**TASK OBJECTIVE**
Find and return every line of the data that contains the word "cage".

**Dataset items**
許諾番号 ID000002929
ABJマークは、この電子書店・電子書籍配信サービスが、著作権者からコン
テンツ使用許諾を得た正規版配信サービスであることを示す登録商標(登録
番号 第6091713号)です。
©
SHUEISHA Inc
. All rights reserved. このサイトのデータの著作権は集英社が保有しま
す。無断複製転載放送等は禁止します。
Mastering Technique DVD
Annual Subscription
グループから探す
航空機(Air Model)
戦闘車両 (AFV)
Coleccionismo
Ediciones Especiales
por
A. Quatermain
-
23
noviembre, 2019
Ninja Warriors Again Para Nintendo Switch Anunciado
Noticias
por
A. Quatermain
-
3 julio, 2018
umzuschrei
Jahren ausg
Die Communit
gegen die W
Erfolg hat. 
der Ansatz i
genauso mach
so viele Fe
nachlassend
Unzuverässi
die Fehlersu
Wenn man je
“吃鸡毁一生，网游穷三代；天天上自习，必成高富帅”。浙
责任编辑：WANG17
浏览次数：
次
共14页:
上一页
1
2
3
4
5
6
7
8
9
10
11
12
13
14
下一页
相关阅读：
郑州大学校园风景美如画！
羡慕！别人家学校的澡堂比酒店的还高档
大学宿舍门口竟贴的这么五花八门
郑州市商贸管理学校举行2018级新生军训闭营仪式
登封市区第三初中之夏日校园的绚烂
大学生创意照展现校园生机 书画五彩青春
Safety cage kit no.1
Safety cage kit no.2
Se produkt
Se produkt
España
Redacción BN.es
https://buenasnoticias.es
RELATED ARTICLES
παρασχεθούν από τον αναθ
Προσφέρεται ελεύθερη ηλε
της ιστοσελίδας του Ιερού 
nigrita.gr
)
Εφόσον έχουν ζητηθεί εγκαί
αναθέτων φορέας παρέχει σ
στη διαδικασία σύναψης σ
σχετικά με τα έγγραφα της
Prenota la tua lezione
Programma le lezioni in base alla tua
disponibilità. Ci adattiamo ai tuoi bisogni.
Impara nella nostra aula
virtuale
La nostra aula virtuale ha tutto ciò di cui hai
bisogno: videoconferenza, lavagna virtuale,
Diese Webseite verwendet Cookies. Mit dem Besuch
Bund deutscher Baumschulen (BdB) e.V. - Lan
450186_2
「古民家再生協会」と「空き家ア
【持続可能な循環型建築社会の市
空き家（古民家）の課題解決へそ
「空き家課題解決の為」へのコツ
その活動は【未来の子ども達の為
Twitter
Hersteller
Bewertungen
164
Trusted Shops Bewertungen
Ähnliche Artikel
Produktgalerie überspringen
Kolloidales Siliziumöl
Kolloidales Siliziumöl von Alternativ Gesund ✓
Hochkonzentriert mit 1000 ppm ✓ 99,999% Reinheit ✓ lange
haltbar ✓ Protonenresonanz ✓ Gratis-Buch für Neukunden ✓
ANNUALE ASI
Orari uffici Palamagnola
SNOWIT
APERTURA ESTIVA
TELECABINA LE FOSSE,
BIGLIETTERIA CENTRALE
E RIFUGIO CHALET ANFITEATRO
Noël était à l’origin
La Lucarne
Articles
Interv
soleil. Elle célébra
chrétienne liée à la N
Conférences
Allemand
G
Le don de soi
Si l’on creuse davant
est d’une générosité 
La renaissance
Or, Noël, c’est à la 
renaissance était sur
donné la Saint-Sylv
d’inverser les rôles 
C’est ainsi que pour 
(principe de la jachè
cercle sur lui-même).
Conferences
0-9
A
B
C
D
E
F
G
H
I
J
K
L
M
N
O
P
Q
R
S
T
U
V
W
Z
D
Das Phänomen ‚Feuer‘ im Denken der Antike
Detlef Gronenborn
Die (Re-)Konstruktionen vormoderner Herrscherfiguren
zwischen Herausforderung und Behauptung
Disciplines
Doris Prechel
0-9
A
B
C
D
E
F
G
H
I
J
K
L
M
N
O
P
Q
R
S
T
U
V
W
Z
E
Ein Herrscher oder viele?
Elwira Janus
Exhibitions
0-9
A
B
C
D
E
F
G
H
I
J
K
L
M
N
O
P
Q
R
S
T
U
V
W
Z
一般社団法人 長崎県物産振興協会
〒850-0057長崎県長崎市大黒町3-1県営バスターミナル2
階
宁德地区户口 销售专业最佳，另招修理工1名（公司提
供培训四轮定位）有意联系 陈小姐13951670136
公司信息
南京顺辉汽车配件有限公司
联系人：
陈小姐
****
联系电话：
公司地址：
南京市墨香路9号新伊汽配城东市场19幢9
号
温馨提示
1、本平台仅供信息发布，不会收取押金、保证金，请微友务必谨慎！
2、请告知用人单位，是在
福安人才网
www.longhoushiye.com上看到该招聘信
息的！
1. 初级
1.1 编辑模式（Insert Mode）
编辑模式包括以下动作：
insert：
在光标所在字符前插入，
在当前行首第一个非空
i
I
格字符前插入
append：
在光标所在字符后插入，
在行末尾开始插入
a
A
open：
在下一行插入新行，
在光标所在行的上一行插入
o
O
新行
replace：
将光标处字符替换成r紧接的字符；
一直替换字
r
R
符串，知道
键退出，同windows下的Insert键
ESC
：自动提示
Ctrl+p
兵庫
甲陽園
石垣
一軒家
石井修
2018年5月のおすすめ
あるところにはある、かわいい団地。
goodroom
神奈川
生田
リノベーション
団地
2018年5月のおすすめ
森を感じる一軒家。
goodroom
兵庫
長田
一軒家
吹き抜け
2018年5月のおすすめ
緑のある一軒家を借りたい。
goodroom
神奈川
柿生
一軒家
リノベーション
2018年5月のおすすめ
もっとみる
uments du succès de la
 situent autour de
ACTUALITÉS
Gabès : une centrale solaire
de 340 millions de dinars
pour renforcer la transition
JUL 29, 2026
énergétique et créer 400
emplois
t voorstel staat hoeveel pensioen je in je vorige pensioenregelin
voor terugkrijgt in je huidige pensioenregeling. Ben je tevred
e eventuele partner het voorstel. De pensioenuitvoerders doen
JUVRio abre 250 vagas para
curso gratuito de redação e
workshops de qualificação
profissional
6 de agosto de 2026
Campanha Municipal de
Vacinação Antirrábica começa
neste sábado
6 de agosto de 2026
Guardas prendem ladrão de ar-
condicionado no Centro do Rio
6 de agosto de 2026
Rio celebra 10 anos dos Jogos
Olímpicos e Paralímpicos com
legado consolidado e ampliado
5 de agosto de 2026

**WRITTEN RESPONSE**
Safety cage kit no.1
Safety cage kit no.2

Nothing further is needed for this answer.